There is so much DOE can do.  For one thing there are methods of generating nuclear power more cheaply than fossil fuel power, using fluid fuels and non-aqueous coolants.  One way was studied at Oak Ridge National Laboratory in the 1960s (Alvin Weinberg’s Molten Salt Reactor Experiment), but that work ended for political rather than technical reasons and ORNL was pushed aside.  If ORNL had been funded to scale up its successful test reactors to commercial size, coal burning for electricity would have ended by 2000, before global warming became the existential concern it is today.

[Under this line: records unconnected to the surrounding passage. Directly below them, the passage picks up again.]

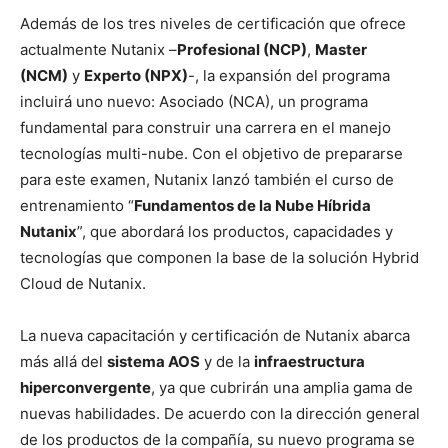
Además de los tres niveles de certificación que ofrece
actualmente Nutanix –
Profesional (NCP)
,
Master
(NCM)
y
Experto (NPX)
-, la expansión del programa
incluirá uno nuevo: Asociado (NCA), un programa
fundamental para construir una carrera en el manejo
tecnologías multi-nube. Con el objetivo de prepararse
para este examen, Nutanix lanzó también el curso de
entrenamiento “
Fundamentos de la Nube Híbrida
Nutanix
”, que abordará los productos, capacidades y
tecnologías que componen la base de la solución Hybrid
Cloud de Nutanix.
La nueva capacitación y certificación de Nutanix abarca
más allá del
sistema AOS
y de la
infraestructura
hiperconvergente
, ya que cubrirán una amplia gama de
nuevas habilidades. De acuerdo con la dirección general
de los productos de la compañía, su nuevo programa se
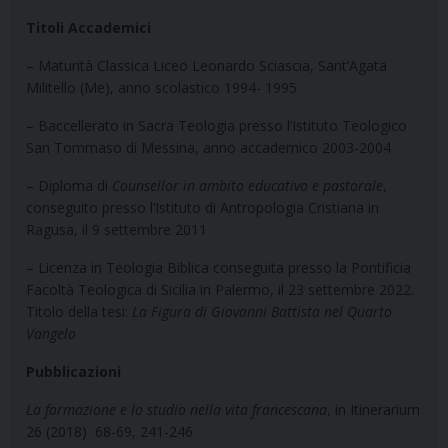
Titoli
Accademici
– Maturità Classica Liceo Leonardo Sciascia, Sant’Agata
Militello (Me),
anno scolastico 1994- 1995
– Baccellerato in Sacra Teologia presso l’Istituto Teologico
San Tommaso di Messina, anno accademico 2003-2004
– Diploma di
Counsellor in ambito educativo e pastorale
,
conseguito presso l’Istituto di Antropologia Cristiana in
Ragusa, il 9 settembre 2011
– Licenza in Teologia Biblica conseguita presso la Pontificia
Facoltà Teologica di Sicilia in Palermo, il 23 settembre 2022.
Titolo della tesi:
La Figura di Giovanni Battista nel Quarto
Vangelo
Pubblicazioni
La formazione e lo studio nella vita francescana
, in Itinerarium
26 (2018) 68-69, 241-246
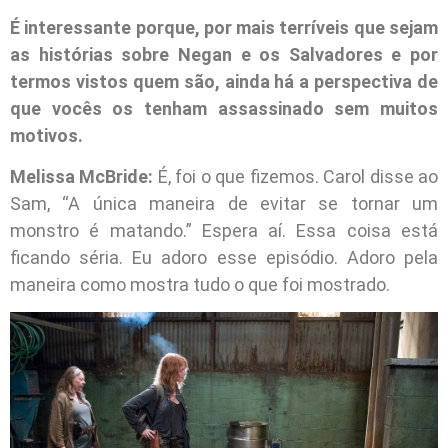
É interessante porque, por mais terríveis que sejam
as histórias sobre Negan e os Salvadores e por
termos vistos quem são, ainda há a perspectiva de
que vocês os tenham assassinado sem muitos
motivos.
Melissa McBride:
É, foi o que fizemos. Carol disse ao
Sam, “A única maneira de evitar se tornar um
monstro é matando.” Espera aí. Essa coisa está
ficando séria. Eu adoro esse episódio. Adoro pela
maneira como mostra tudo o que foi mostrado.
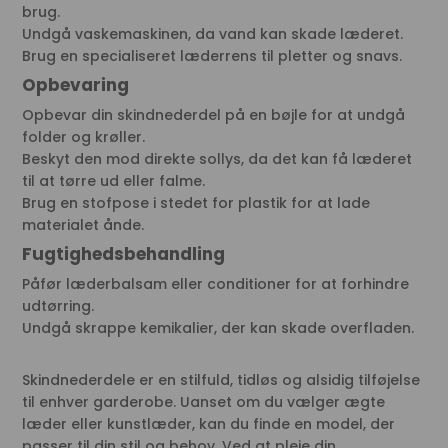
brug.
Undgå vaskemaskinen, da vand kan skade læderet.
Brug en specialiseret læderrens til pletter og snavs.
Opbevaring
Opbevar din skindnederdel på en bøjle for at undgå
folder og krøller.
Beskyt den mod direkte sollys, da det kan få læderet
til at tørre ud eller falme.
Brug en stofpose i stedet for plastik for at lade
materialet ånde.
Fugtighedsbehandling
Påfør læderbalsam eller conditioner for at forhindre
udtørring.
Undgå skrappe kemikalier, der kan skade overfladen.
Skindnederdele er en stilfuld, tidløs og alsidig tilføjelse
til enhver garderobe. Uanset om du vælger ægte
læder eller kunstlæder, kan du finde en model, der
passer til din stil og behov. Ved at pleje din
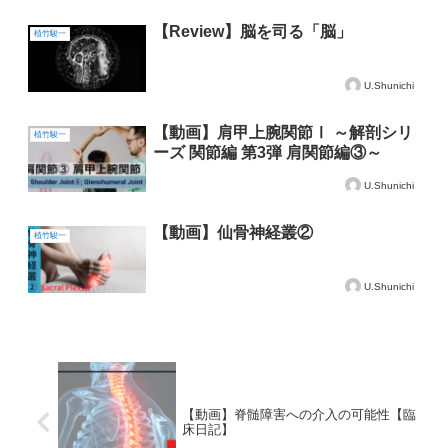
【Review】脳を司る「脳」
植竹駿一
U.Shunichi
【動画】肩甲上腕関節Ⅰ ～解剖シリ
植竹駿一
ーズ 関節編 第3弾 肩関節編③～
U.Shunichi
【動画】仙骨神経叢②
植竹駿一
U.Shunichi
【動画】脊髄障害への介入の可能性【臨
床日記】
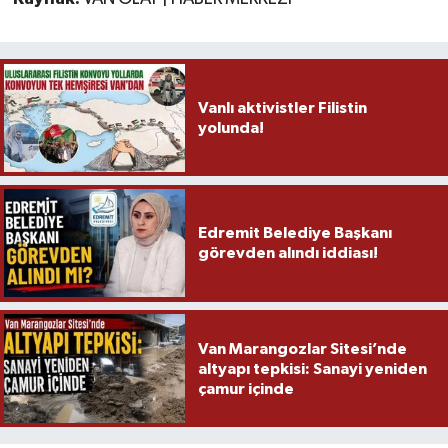
Vanlı aktivistler Filistin
yolunda!
Edremit Belediye Başkanı
görevden alındı iddiası!
Van Marangozlar Sitesi’nde
altyapı tepkisi: Sanayi yeniden
çamur içinde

Now that CO2 emissions are threatening the environment and civilization itself, why doesn’t DOE restart ORNL’s Generation-IV molten salt reactor R&D program?  The Chinese are doing this, and we should too, unless we want American utilities to buy their advanced reactors from China.  Such a program would enable us to (1) replace fossil fuel power plants with nuclear plants, (2) synthesize transportation fuels from water and atmospheric CO2, and (3) synthesize carbonate rocks from atmospheric CO2 to bring it below 350 ppm.  Molten salt reactors produce the high-temperature process heat needed for (2) and (3) as a byproduct of electricity generation, and they'd be cheaper, safer, and more efficient than today's light water reactors.